SolarWinds is a truly exceptional product that does things that no other product can do. It encompasses so many areas of infrastructure management. It is easy to see why a hacker would wish to target it and now with the release of HF2 and with the discovery of the methodologies utilised to exploit the platform it is clear that SolarWinds have got this covered.

Most companies with a practical response to incidents like these, will have experienced a couple of days monitoring black spot at most. With well trained monitoring engineers ready to respond to the update requirements and following the clear and concise instructions from SolarWinds, it is easy to see that when a risk appears, SolarWinds can handle it.

Most importantly SolarWinds have clearly learned from this already and the holes in their infrastructure will be tightly sealed.

SolarWinds didn’t have time to comment against these spurious claims on social media because they were busy making things better. Finding fixes. Fighting not only the pandemic but an unknown large, organised group of hackers, who have repeatedly attacked other organisations over the last few years.

We will all be worse off if we let these hackers destroy SolarWinds. It is not just a Software company, it’s a creative solution provider that allows myself and thousands of others to provide peace of mind, understanding and clarity to infrastructures all over the world.
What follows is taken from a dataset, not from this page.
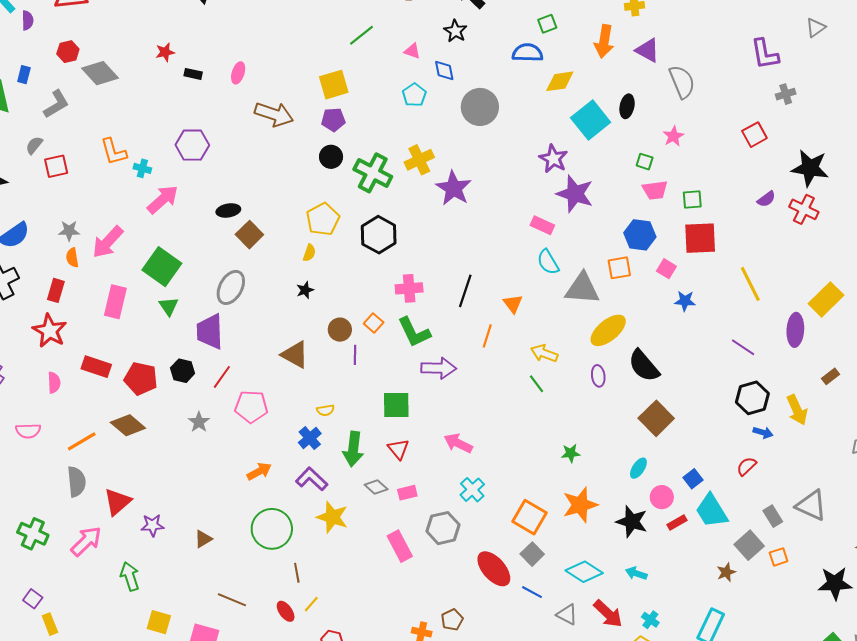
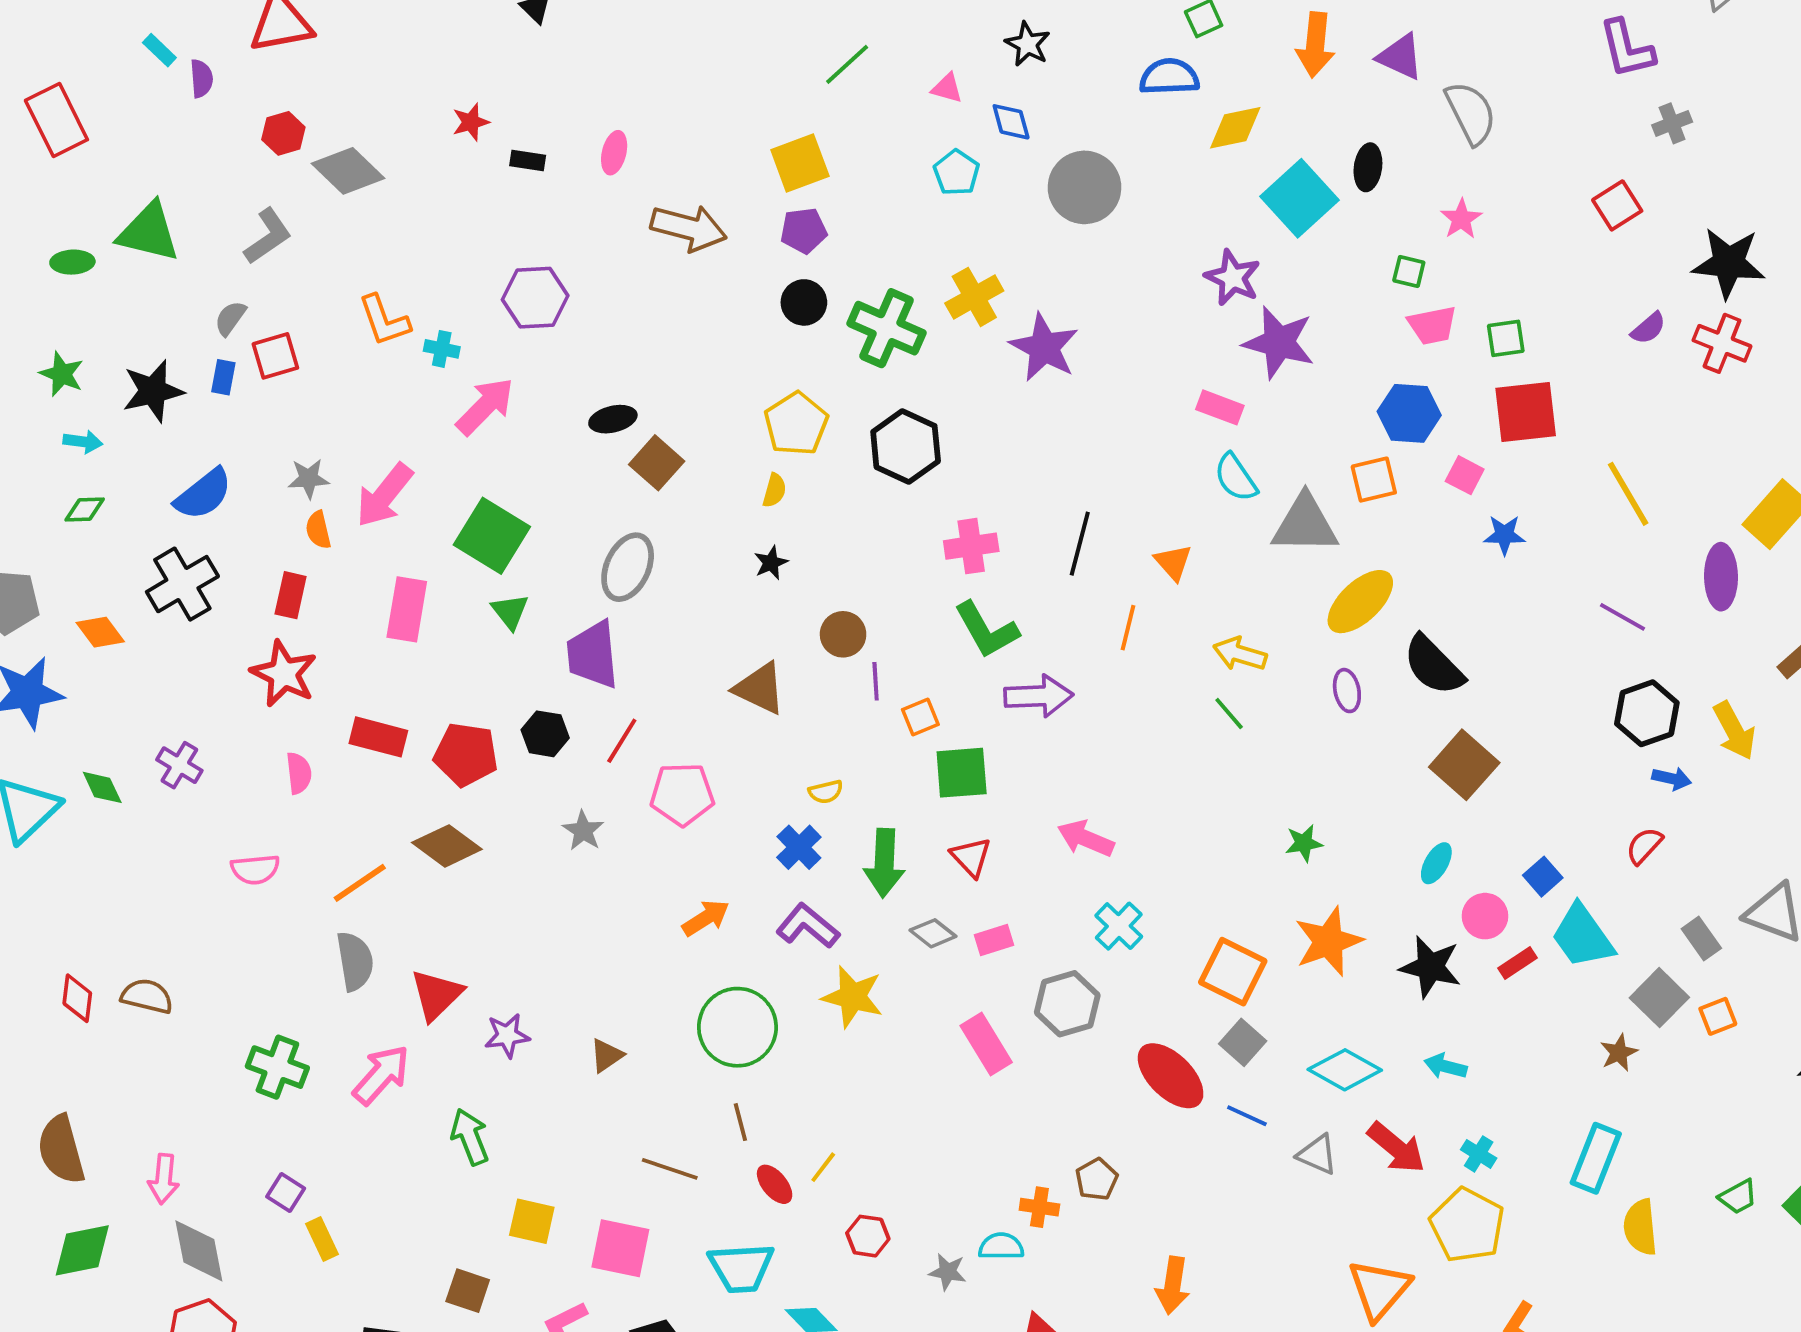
blue rectangle: (24, 75) -> (223, 377), moved
orange square: (374, 323) -> (920, 717), moved, turned 30
brown line: (297, 573) -> (740, 1122), moved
Some of the most humble and knowledgeable people work for and with SolarWinds products. You can tell if you chat with them how enthusiastic they are and in demand the products are. Listening to and being a part of the SolarWinds MVP group, during this crisis has been inspirational. Everyone pulling together on Slack and THWACK to rebuild and move on, with as little fuss as possible.

If you knock them down, they come back stronger… fighting.

We keep on making things better and improving the day jobs of literally millions of IT staff.

These hackers make it harder for everyone but we won’t let them win.